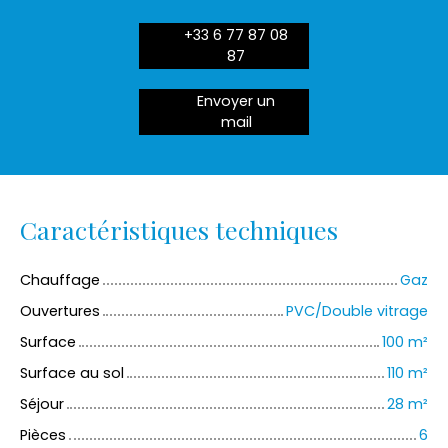
+33 6 77 87 08
87
Envoyer un
mail
Caractéristiques techniques
Chauffage
Gaz
Ouvertures
PVC/Double vitrage
Surface
100
m²
Surface au sol
110
m²
Séjour
28
m²
Pièces
6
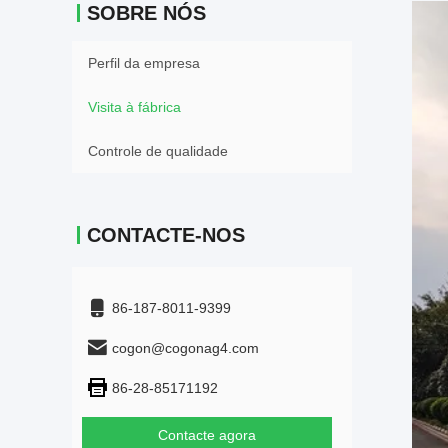
SOBRE NÓS
Perfil da empresa
Visita à fábrica
Controle de qualidade
CONTACTE-NOS
86-187-8011-9399
cogon@cogonag4.com
86-28-85171192
Contacte agora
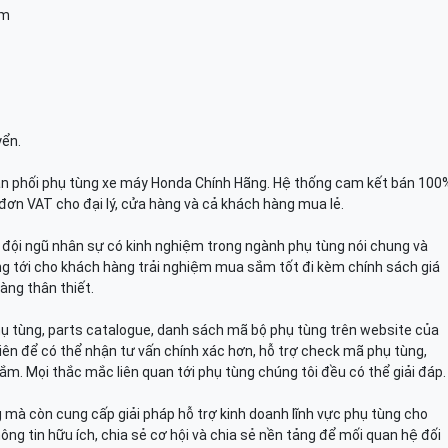
am
yển.
n phối phụ tùng xe máy Honda Chính Hãng. Hệ thống cam kết bán 100
đơn VAT cho đại lý, cửa hàng và cả khách hàng mua lẻ.
n, đội ngũ nhân sự có kinh nghiệm trong ngành phụ tùng nói chung và
g tới cho khách hàng trải nghiệm mua sắm tốt đi kèm chính sách giá
àng thân thiết.
hụ tùng, parts catalogue, danh sách mã bộ phụ tùng trên website của
viên để có thể nhận tư vấn chính xác hơn, hỗ trợ check mã phụ tùng,
ắm. Mọi thắc mắc liên quan tới phụ tùng chúng tôi đều có thể giải đáp.
mà còn cung cấp giải pháp hỗ trợ kinh doanh lĩnh vực phụ tùng cho
ông tin hữu ích, chia sẻ cơ hội và chia sẻ nền tảng để mối quan hệ đối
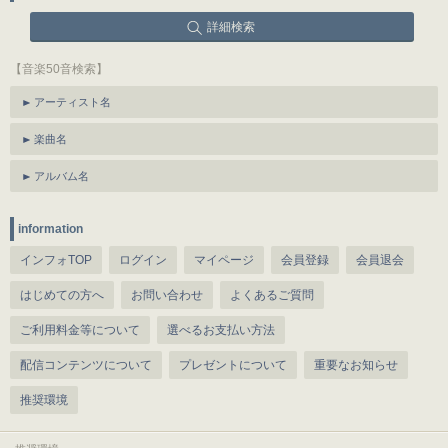
詳細検索
【音楽50音検索】
アーティスト名
楽曲名
アルバム名
information
インフォTOP
ログイン
マイページ
会員登録
会員退会
はじめての方へ
お問い合わせ
よくあるご質問
ご利用料金等について
選べるお支払い方法
配信コンテンツについて
プレゼントについて
重要なお知らせ
推奨環境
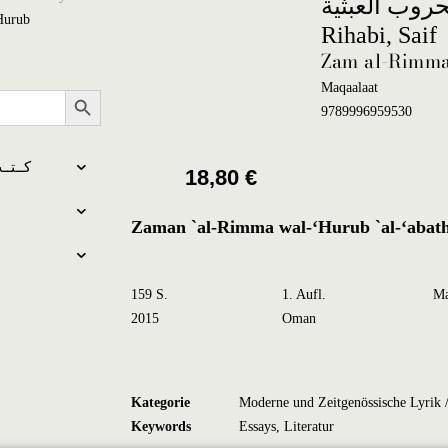
حروب العبثية
Hurub
Rihabi, Saif
Zam al-Rimma
Search Button
Maqaalaat
9789996959530
كــتــب بالعـرب
18,80
€
Zaman `al-Rimma wal-‘Hurub `al-‘abat
159 S.
1. Aufl.
Ma
2015
Oman
Kategorie
Keywords
Essays
,
Literatur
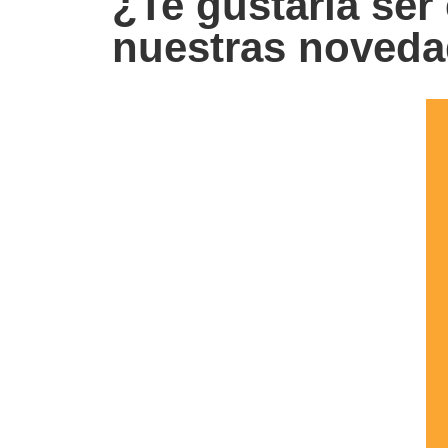
¿Te gustaría ser 
nuestras noved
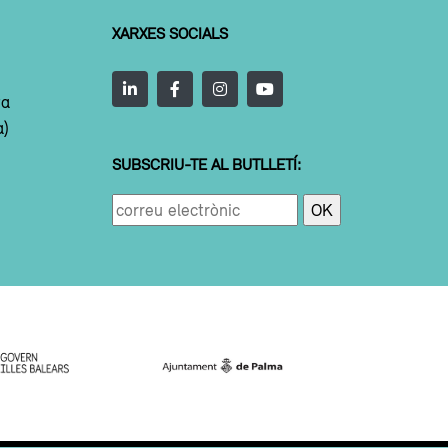
XARXES SOCIALS
ta
a)
SUBSCRIU-TE AL BUTLLETÍ:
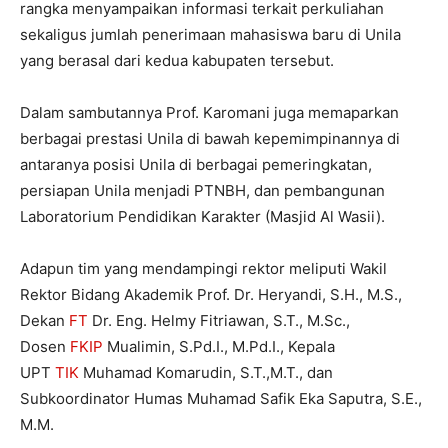
rangka menyampaikan informasi terkait perkuliahan
sekaligus jumlah penerimaan mahasiswa baru di Unila
yang berasal dari kedua kabupaten tersebut.
Dalam sambutannya Prof. Karomani juga memaparkan
berbagai prestasi Unila di bawah kepemimpinannya di
antaranya posisi Unila di berbagai pemeringkatan,
persiapan Unila menjadi PTNBH, dan pembangunan
Laboratorium Pendidikan Karakter (Masjid Al Wasii).
Adapun tim yang mendampingi rektor meliputi Wakil
Rektor Bidang Akademik Prof. Dr. Heryandi, S.H., M.S.,
Dekan
FT
Dr. Eng. Helmy Fitriawan, S.T., M.Sc.,
Dosen
FKIP
Mualimin, S.Pd.I., M.Pd.I., Kepala
UPT
TIK
Muhamad Komarudin, S.T.,M.T., dan
Subkoordinator Humas Muhamad Safik Eka Saputra, S.E.,
M.M.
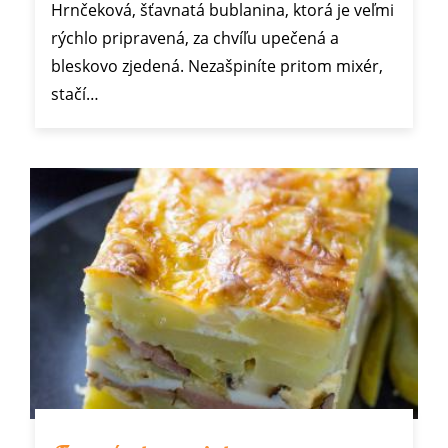
Hrnčeková, šťavnatá bublanina, ktorá je veľmi
rýchlo pripravená, za chvíľu upečená a
bleskovo zjedená. Nezašpiníte pritom mixér,
stačí…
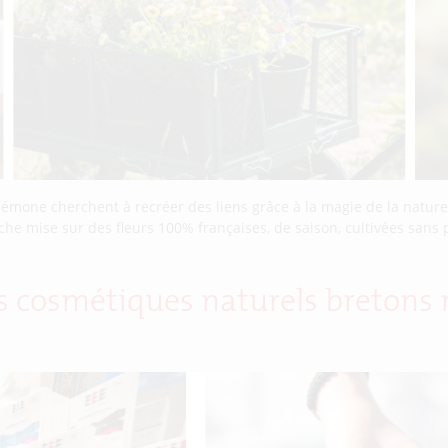
Anémone cherchent à recréer des liens grâce à la magie de la natur
he mise sur des fleurs 100% françaises, de saison, cultivées sans p
s cosmétiques naturels bretons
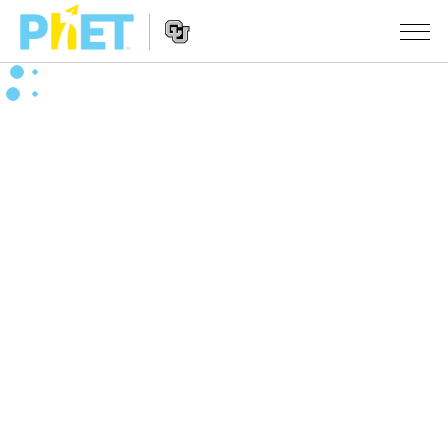
Search
the
PhET
Website
Website
シミュレーション
Navigation
All Sims
STUDIO
物理
About Studio
TEACHING
Customizable Sims
数学
アクティビティ一覧
研究
Start a Free Trial
化学
Contribute an Activity
INITIATIVES
Purchase a License
地球科学
Activity Contribution Guidelines
Inclusive Design
ログイン / 登録
Virtual Workshops
生物
PhET Global
ログイン / 登録
Professional Learning with PhET
翻訳版シミュレーション
Data Fluency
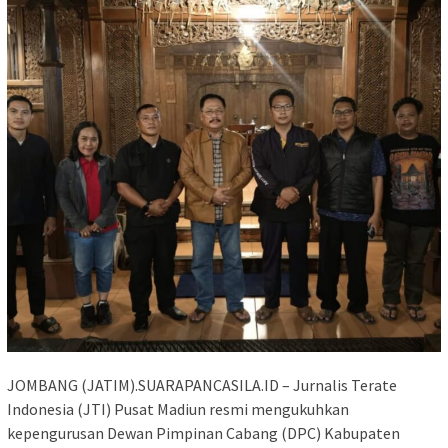
JOMBANG (JATIM).SUARAPANCASILA.ID – Jurnalis Terate
Indonesia (JTI) Pusat Madiun resmi mengukuhkan
kepengurusan Dewan Pimpinan Cabang (DPC) Kabupaten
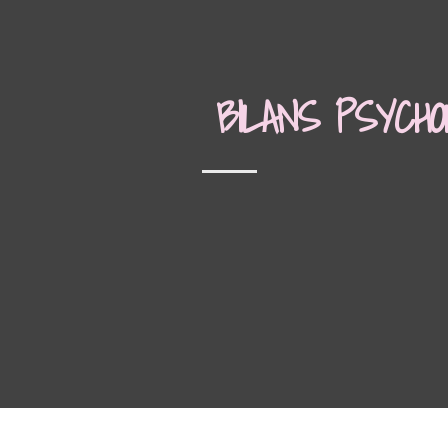
BILANS PSYCHO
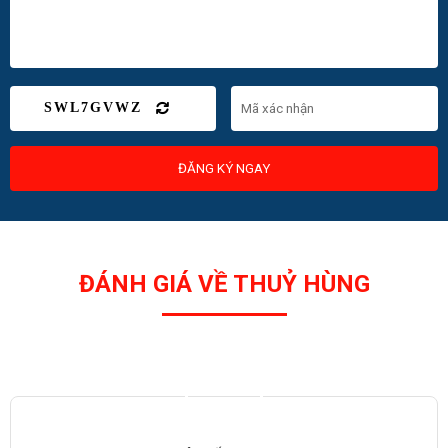
SWL7GVWZ
ĐĂNG KÝ NGAY
ĐÁNH GIÁ VỀ THUỶ HÙNG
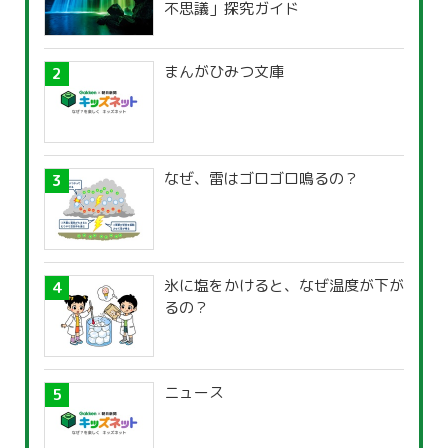
不思議」探究ガイド
まんがひみつ文庫
なぜ、雷はゴロゴロ鳴るの？
氷に塩をかけると、なぜ温度が下が
るの？
ニュース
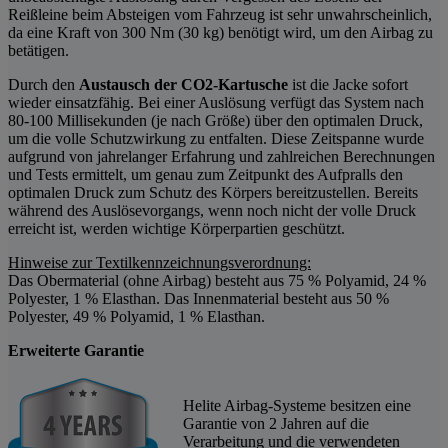
Reißleine beim Absteigen vom Fahrzeug ist sehr unwahrscheinlich,
da eine Kraft von 300 Nm (30 kg) benötigt wird, um den Airbag zu
betätigen.
Durch den
Austausch der CO2-Kartusche
ist die Jacke sofort
wieder einsatzfähig. Bei einer Auslösung verfügt das System nach
80-100 Millisekunden (je nach Größe) über den optimalen Druck,
um die volle Schutzwirkung zu entfalten. Diese Zeitspanne wurde
aufgrund von jahrelanger Erfahrung und zahlreichen Berechnungen
und Tests ermittelt, um genau zum Zeitpunkt des Aufpralls den
optimalen Druck zum Schutz des Körpers bereitzustellen. Bereits
während des Auslösevorgangs, wenn noch nicht der volle Druck
erreicht ist, werden wichtige Körperpartien geschützt.
Hinweise zur Textilkennzeichnungsverordnung:
Das Obermaterial (ohne Airbag) besteht aus 75 % Polyamid, 24 %
Polyester, 1 % Elasthan. Das Innenmaterial besteht aus 50 %
Polyester, 49 % Polyamid, 1 % Elasthan.
Erweiterte Garantie
Helite Airbag-Systeme besitzen eine
Garantie von 2 Jahren auf die
Verarbeitung und die verwendeten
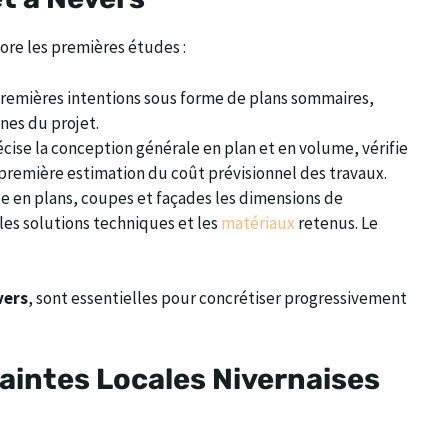
bore les premières études :
 premières intentions sous forme de plans sommaires,
nes du projet.
écise la conception générale en plan et en volume, vérifie
 première estimation du coût prévisionnel des travaux.
te en plans, coupes et façades les dimensions de
 les solutions techniques et les
matériaux
retenus. Le
vers
, sont essentielles pour concrétiser progressivement
raintes Locales Nivernaises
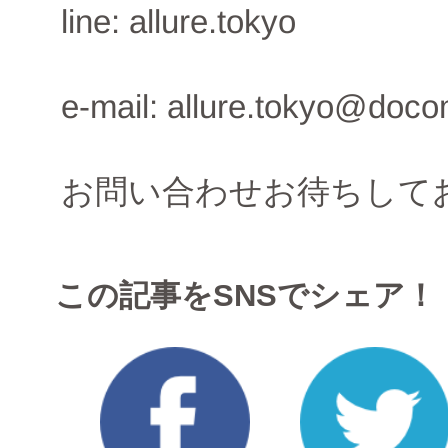
line: allure.tokyo
e-mail: allure.tokyo@doco
お問い合わせお待ちして
この記事をSNSでシェア！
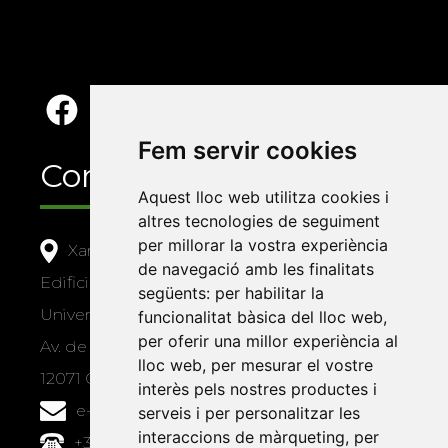
Fem servir cookies
Contacte
Aquest lloc web utilitza cookies i
altres tecnologies de seguiment
per millorar la vostra experiència
Xarxa Vives d'Universitats
de navegació amb les finalitats
Edifici Àgora
següents:
per habilitar la
Universitat Jaume I, local 10
funcionalitat bàsica del lloc web
,
per oferir una millor experiència al
Av. de Vicent Sos Baynat, s/n
lloc web
,
per mesurar el vostre
12071 Castelló de la Plana
interès pels nostres productes i
e-buc@vives.org
serveis i per personalitzar les
interaccions de màrqueting
,
per
+34 964 72 89 93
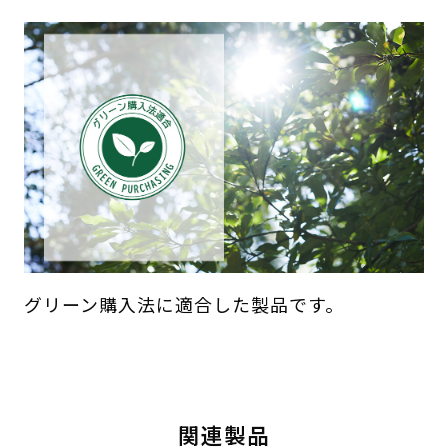
グリーン購入法に適合した製品です。
関連製品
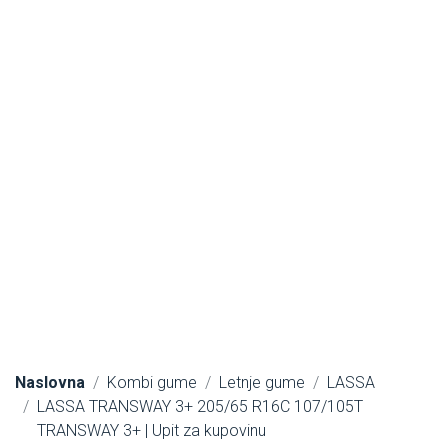
Naslovna
Kombi gume
Letnje gume
LASSA
LASSA TRANSWAY 3+ 205/65 R16C 107/105T
TRANSWAY 3+ | Upit za kupovinu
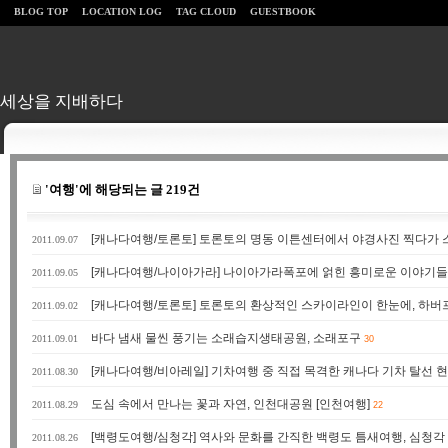
BLOG TOP
LOCATION LOG
TAG CLOUD
GUESTBOOK
세상을 지배하다
'여행'에 해당되는 글 219건
[캐나다여행/토론토] 토론토의 명동 이튼센터에서 야경사진 찍다가 
2011.09.07
[캐나다여행/나이아가라] 나이아가라폭포에 얽힌 흥미로운 이야기들
2011.09.05
[캐나다여행/토론토] 토론토의 환상적인 스카이라인이 한눈에, 하
2011.09.02
바다 냄새 물씬 풍기는 소래습지생태공원, 소래포구
2011.09.01
30
[캐나다여행/비아레일] 기차여행 중 직접 목격한 캐나다 기차 탈선 
2011.08.30
도심 속에서 만나는 꽃과 자연, 인천대공원 [인천여행]
2011.08.29
22
[백령도여행/심청각] 역사와 문화를 간직한 백령도 틈새여행, 심청각
2011.08.26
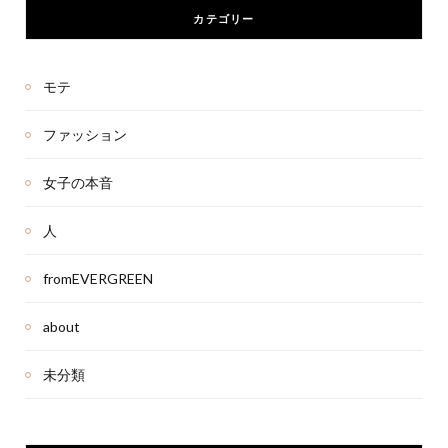
カテゴリー
モテ
ファッション
女子の本音
人
fromEVERGREEN
about
未分類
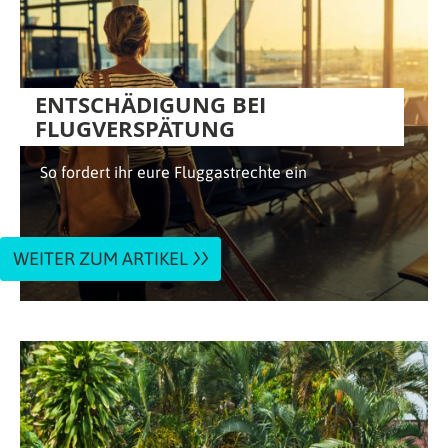
ENTSCHÄDIGUNG BEI
FLUGVERSPÄTUNG
So fordert ihr eure Fluggastrechte ein
WEITER ZUM ARTIKEL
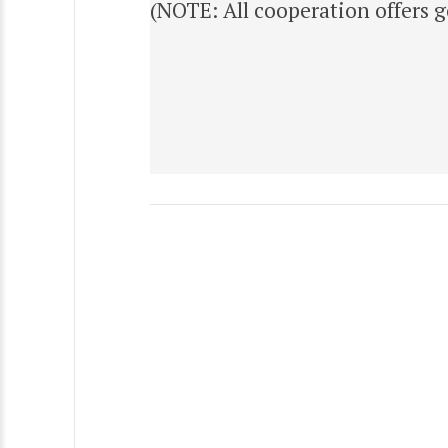
(NOTE: All cooperation offers 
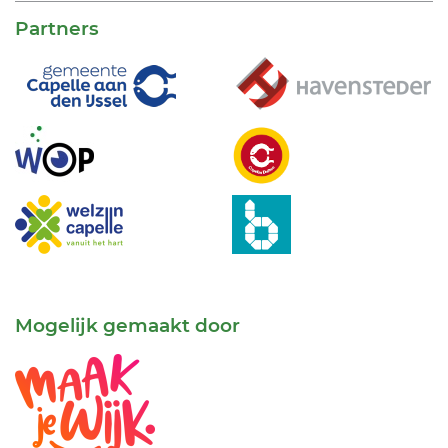
Partners
Mogelijk gemaakt door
____________________
#### [Task objective]
Write out the data exactly, starting at the line that contains "bore les premières" and ending at the line that contains "TRANSWAY 3+ | Upit za kupovinu", with both of those lines included. Leave the pictures out.

#### [Answer to the exercise]
bore les premières études :
 premières intentions sous forme de plans sommaires,
nes du projet.
écise la conception générale en plan et en volume, vérifie
 première estimation du coût prévisionnel des travaux.
te en plans, coupes et façades les dimensions de
 les solutions techniques et les
matériaux
retenus. Le
vers
, sont essentielles pour concrétiser progressivement
raintes Locales Nivernaises
line: allure.tokyo
e-mail: allure.tokyo@doco
お問い合わせお待ちして
この記事をSNSでシェア！
Fem servir cookies
Contacte
Aquest lloc web utilitza cookies i
altres tecnologies de seguiment
per millorar la vostra experiència
Xarxa Vives d'Universitats
de navegació amb les finalitats
Edifici Àgora
següents:
per habilitar la
Universitat Jaume I, local 10
funcionalitat bàsica del lloc web
,
per oferir una millor experiència al
Av. de Vicent Sos Baynat, s/n
lloc web
,
per mesurar el vostre
12071 Castelló de la Plana
interès pels nostres productes i
e-buc@vives.org
serveis i per personalitzar les
interaccions de màrqueting
,
per
+34 964 72 89 93
グリーン購入法に適合した製品です。
関連製品
Naslovna
Kombi gume
Letnje gume
LASSA
LASSA TRANSWAY 3+ 205/65 R16C 107/105T
TRANSWAY 3+ | Upit za kupovinu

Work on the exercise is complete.